◆ **Task details**: Below are several items. Output the stretch from the line containing "Task: after every" through the line containing "0.007851, -0.641040, -0.009800]]", with both of those lines included, reproducing every character as it stands.

◆ **Dataset records**:
---

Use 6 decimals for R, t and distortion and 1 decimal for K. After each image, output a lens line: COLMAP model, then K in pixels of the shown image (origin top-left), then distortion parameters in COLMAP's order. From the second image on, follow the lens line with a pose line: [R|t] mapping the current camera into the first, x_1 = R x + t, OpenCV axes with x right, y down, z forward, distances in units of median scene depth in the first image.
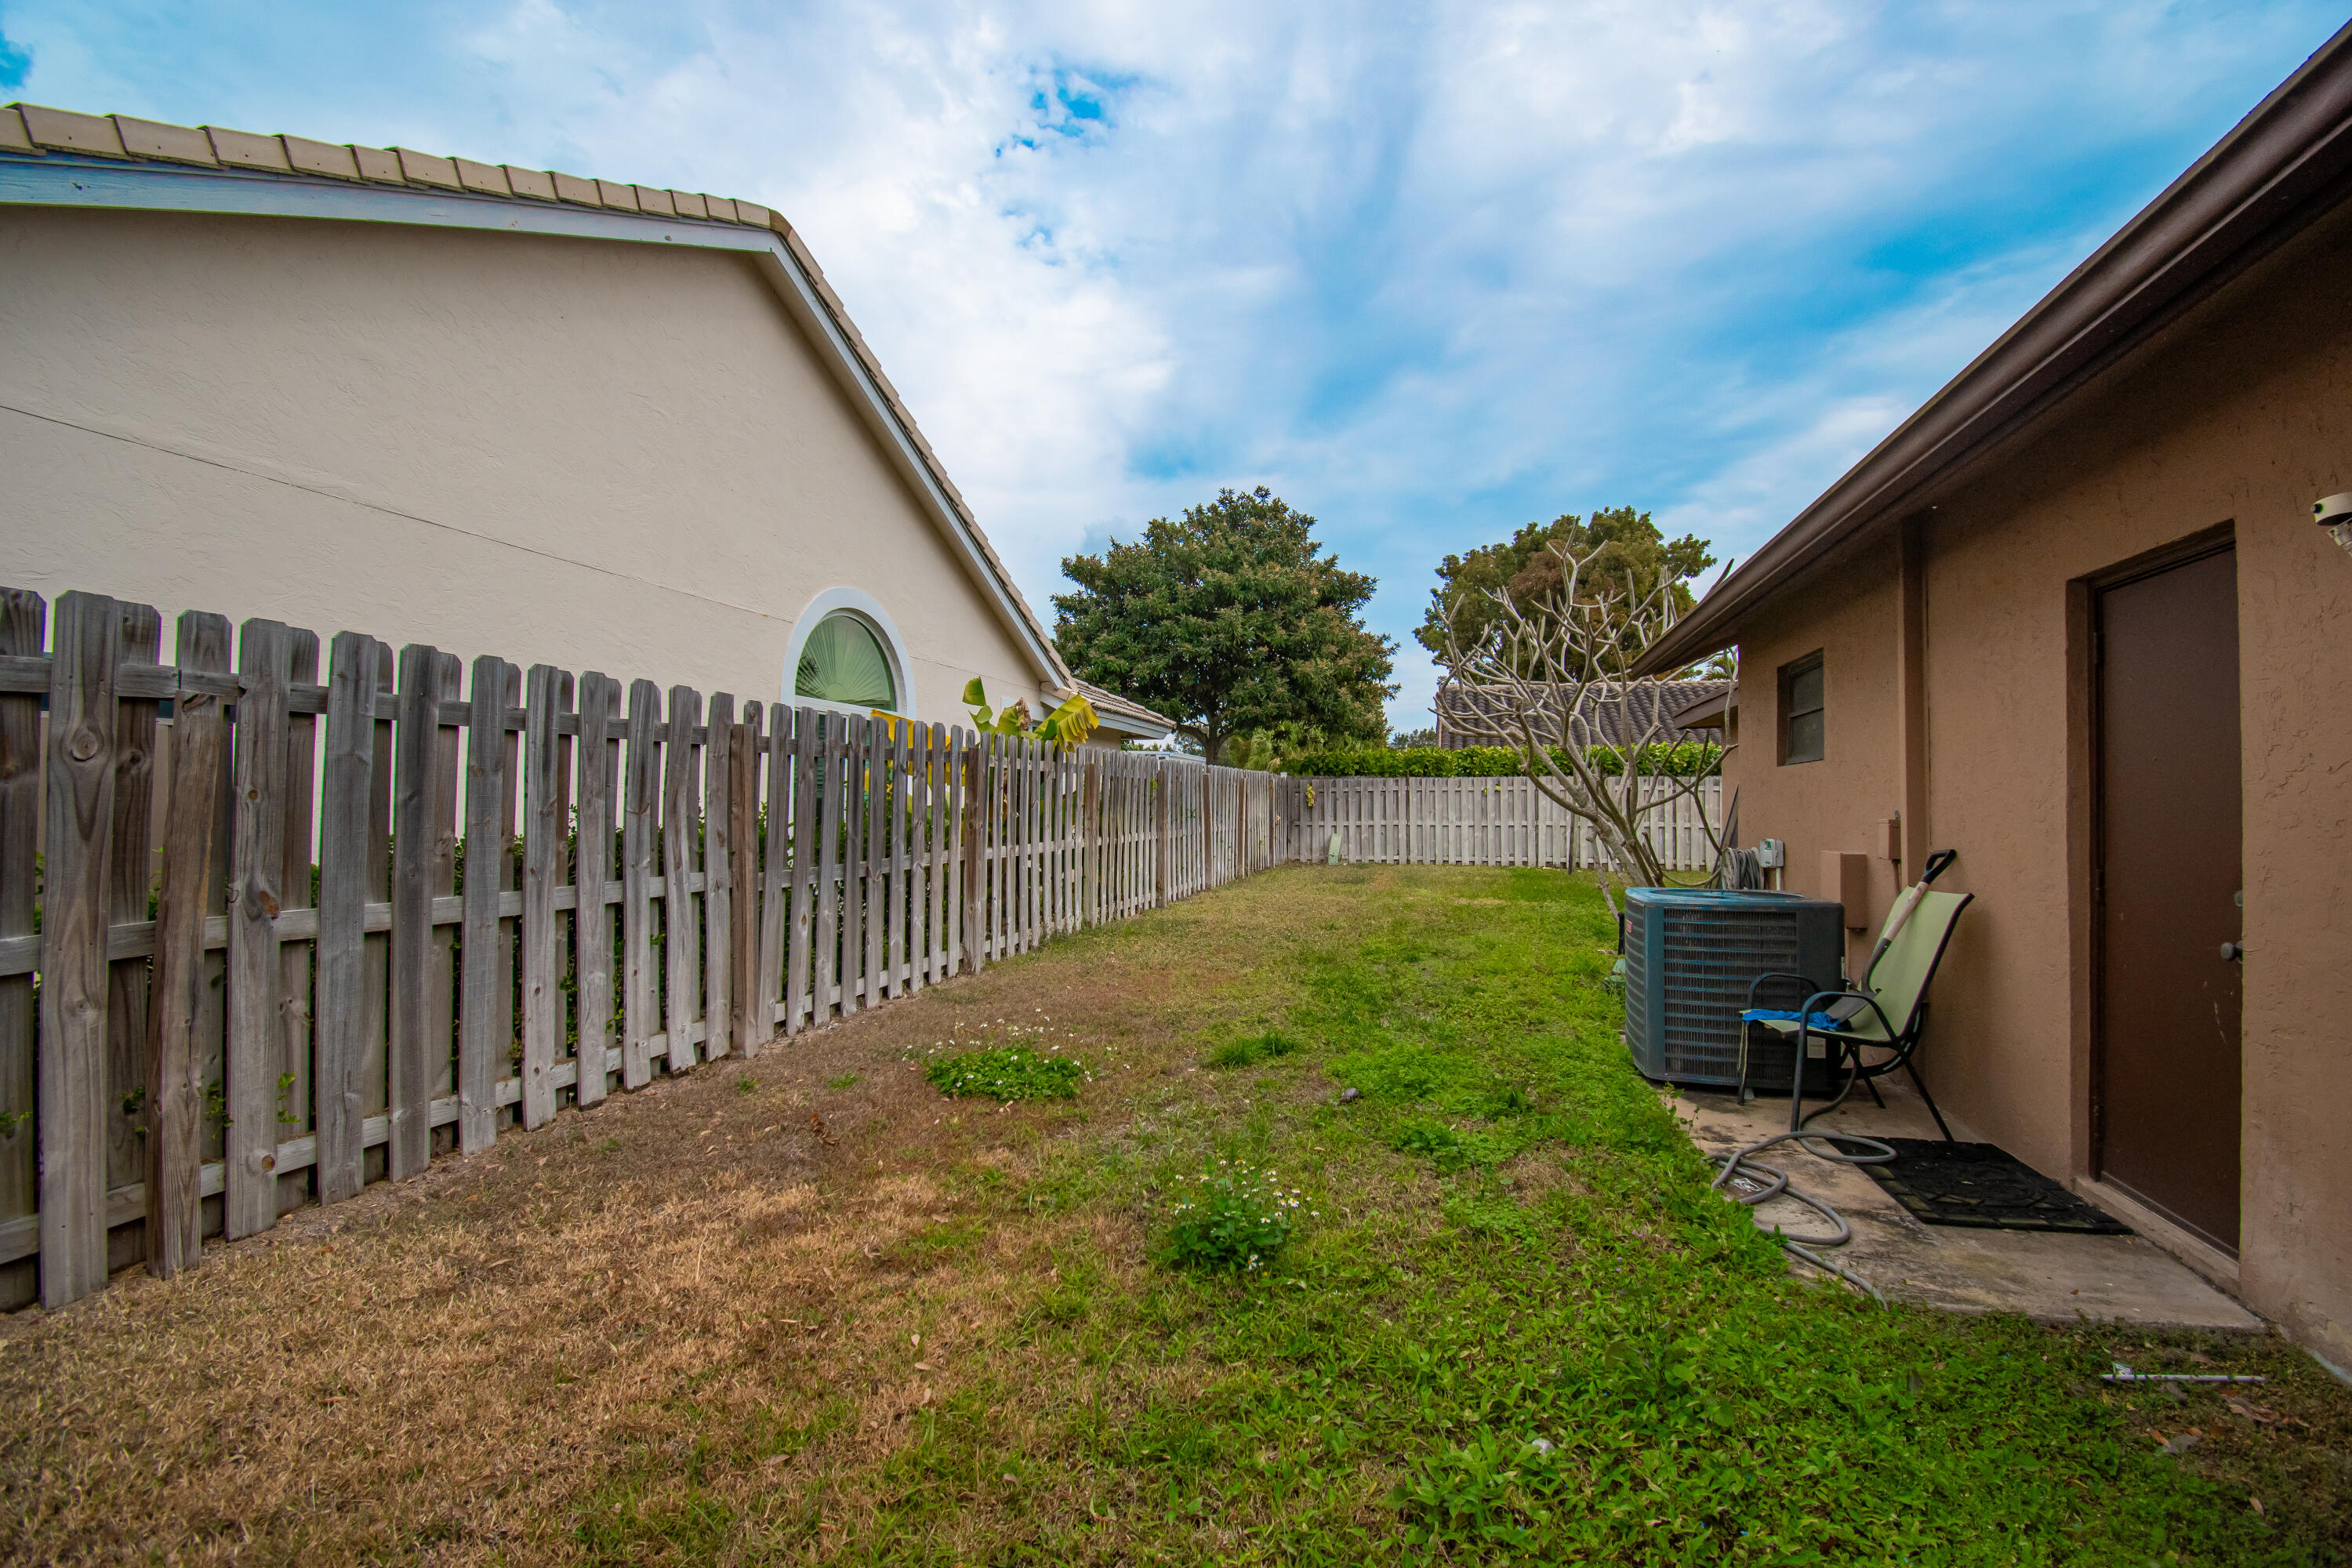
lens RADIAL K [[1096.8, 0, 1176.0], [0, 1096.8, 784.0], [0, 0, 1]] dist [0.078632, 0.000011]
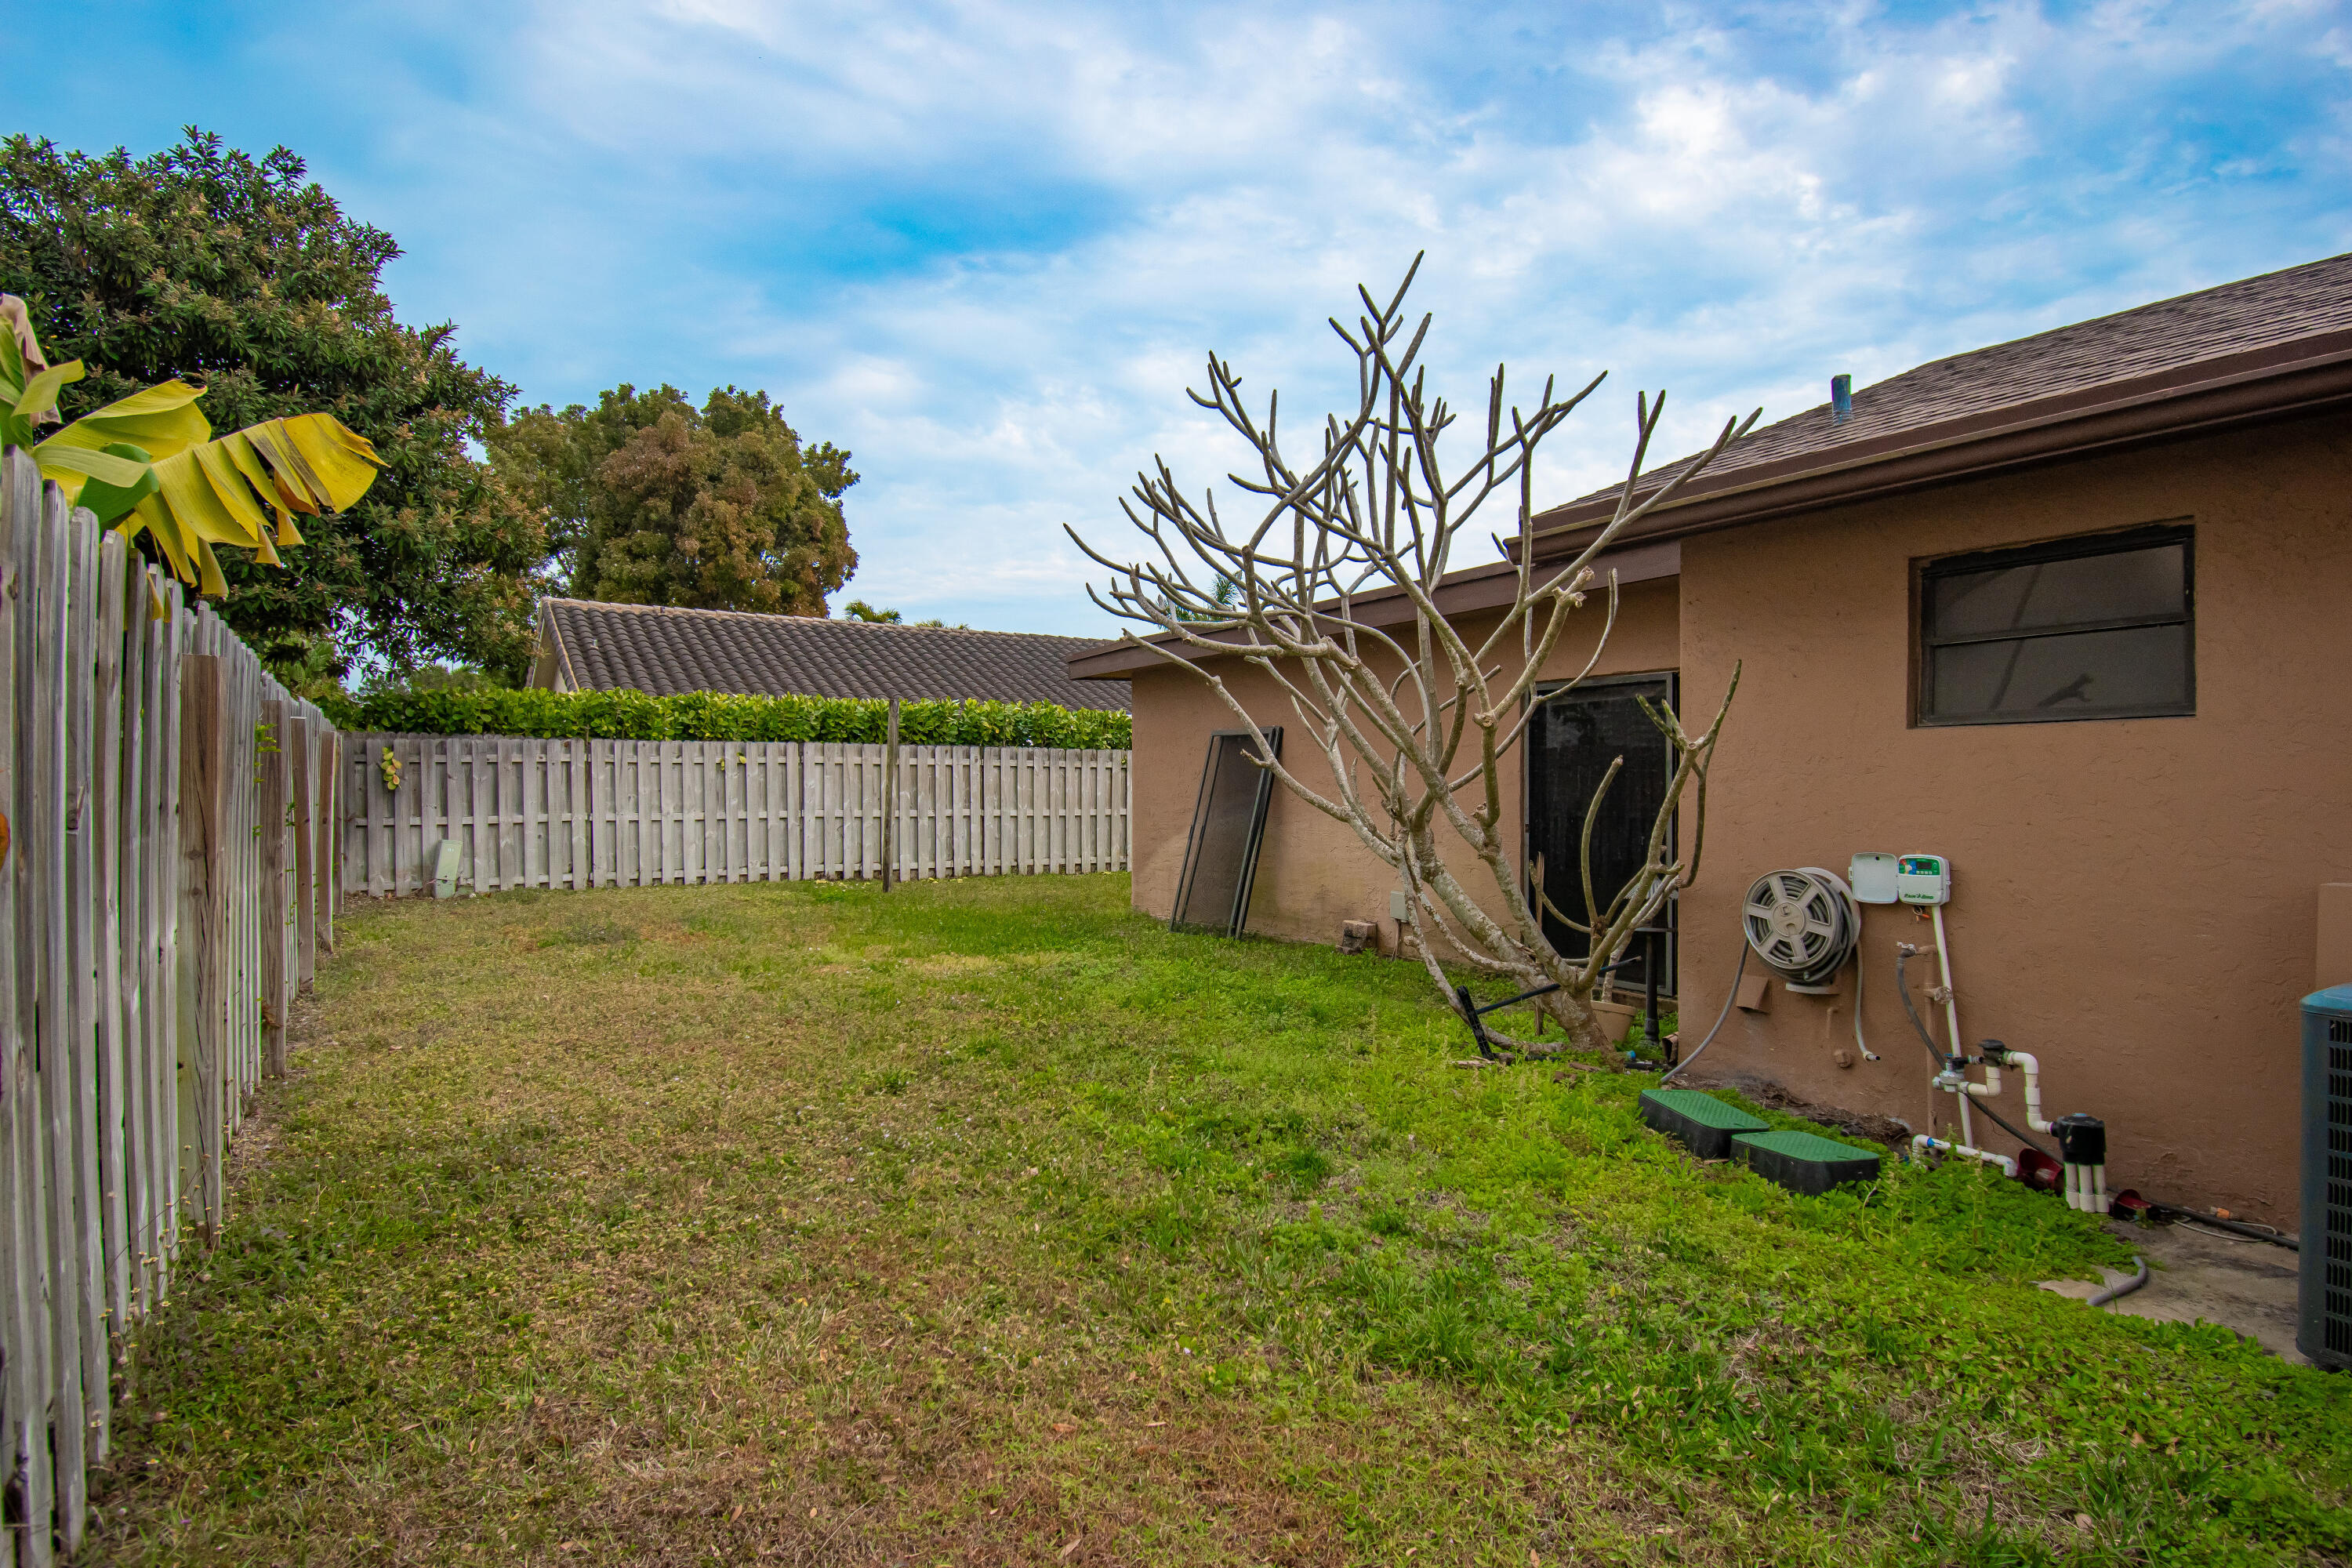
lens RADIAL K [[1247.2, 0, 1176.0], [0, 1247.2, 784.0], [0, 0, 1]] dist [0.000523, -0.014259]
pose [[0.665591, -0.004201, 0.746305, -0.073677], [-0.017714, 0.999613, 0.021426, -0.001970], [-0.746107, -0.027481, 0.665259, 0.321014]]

---

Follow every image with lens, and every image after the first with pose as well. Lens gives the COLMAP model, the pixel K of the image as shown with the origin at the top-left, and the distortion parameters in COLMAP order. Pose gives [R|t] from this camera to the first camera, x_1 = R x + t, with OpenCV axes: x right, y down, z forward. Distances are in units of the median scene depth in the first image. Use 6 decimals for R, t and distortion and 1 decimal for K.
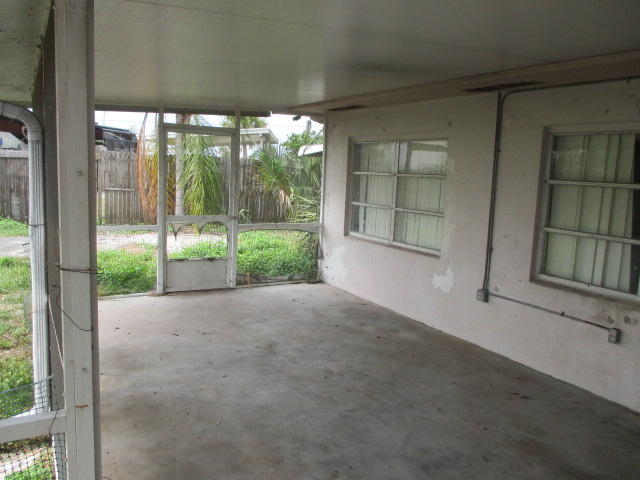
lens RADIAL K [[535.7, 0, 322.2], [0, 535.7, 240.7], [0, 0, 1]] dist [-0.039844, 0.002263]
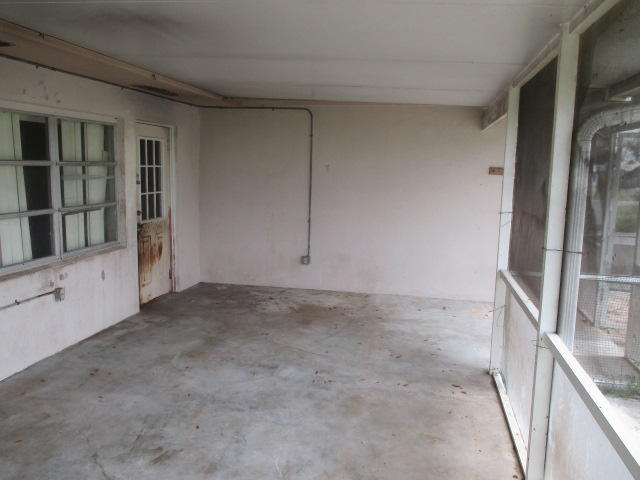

---

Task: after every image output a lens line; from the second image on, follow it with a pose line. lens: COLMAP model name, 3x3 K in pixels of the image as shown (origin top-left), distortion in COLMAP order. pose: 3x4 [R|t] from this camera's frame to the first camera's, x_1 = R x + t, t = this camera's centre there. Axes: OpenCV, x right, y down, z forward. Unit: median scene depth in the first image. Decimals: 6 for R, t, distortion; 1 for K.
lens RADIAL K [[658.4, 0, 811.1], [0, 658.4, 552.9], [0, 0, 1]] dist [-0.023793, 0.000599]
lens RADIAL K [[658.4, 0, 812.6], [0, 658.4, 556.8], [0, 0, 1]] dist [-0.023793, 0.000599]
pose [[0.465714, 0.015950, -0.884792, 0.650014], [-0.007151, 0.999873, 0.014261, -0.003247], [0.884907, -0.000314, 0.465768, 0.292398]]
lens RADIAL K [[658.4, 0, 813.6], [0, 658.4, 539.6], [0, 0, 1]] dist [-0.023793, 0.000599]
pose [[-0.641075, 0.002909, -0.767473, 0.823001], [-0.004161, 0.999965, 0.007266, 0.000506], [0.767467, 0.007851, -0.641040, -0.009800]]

---

◆ **Result of the task**:
Task: after every image output a lens line; from the second image on, follow it with a pose line. lens: COLMAP model name, 3x3 K in pixels of the image as shown (origin top-left), distortion in COLMAP order. pose: 3x4 [R|t] from this camera's frame to the first camera's, x_1 = R x + t, t = this camera's centre there. Axes: OpenCV, x right, y down, z forward. Unit: median scene depth in the first image. Decimals: 6 for R, t, distortion; 1 for K.
lens RADIAL K [[658.4, 0, 811.1], [0, 658.4, 552.9], [0, 0, 1]] dist [-0.023793, 0.000599]
lens RADIAL K [[658.4, 0, 812.6], [0, 658.4, 556.8], [0, 0, 1]] dist [-0.023793, 0.000599]
pose [[0.465714, 0.015950, -0.884792, 0.650014], [-0.007151, 0.999873, 0.014261, -0.003247], [0.884907, -0.000314, 0.465768, 0.292398]]
lens RADIAL K [[658.4, 0, 813.6], [0, 658.4, 539.6], [0, 0, 1]] dist [-0.023793, 0.000599]
pose [[-0.641075, 0.002909, -0.767473, 0.823001], [-0.004161, 0.999965, 0.007266, 0.000506], [0.767467, 0.007851, -0.641040, -0.009800]]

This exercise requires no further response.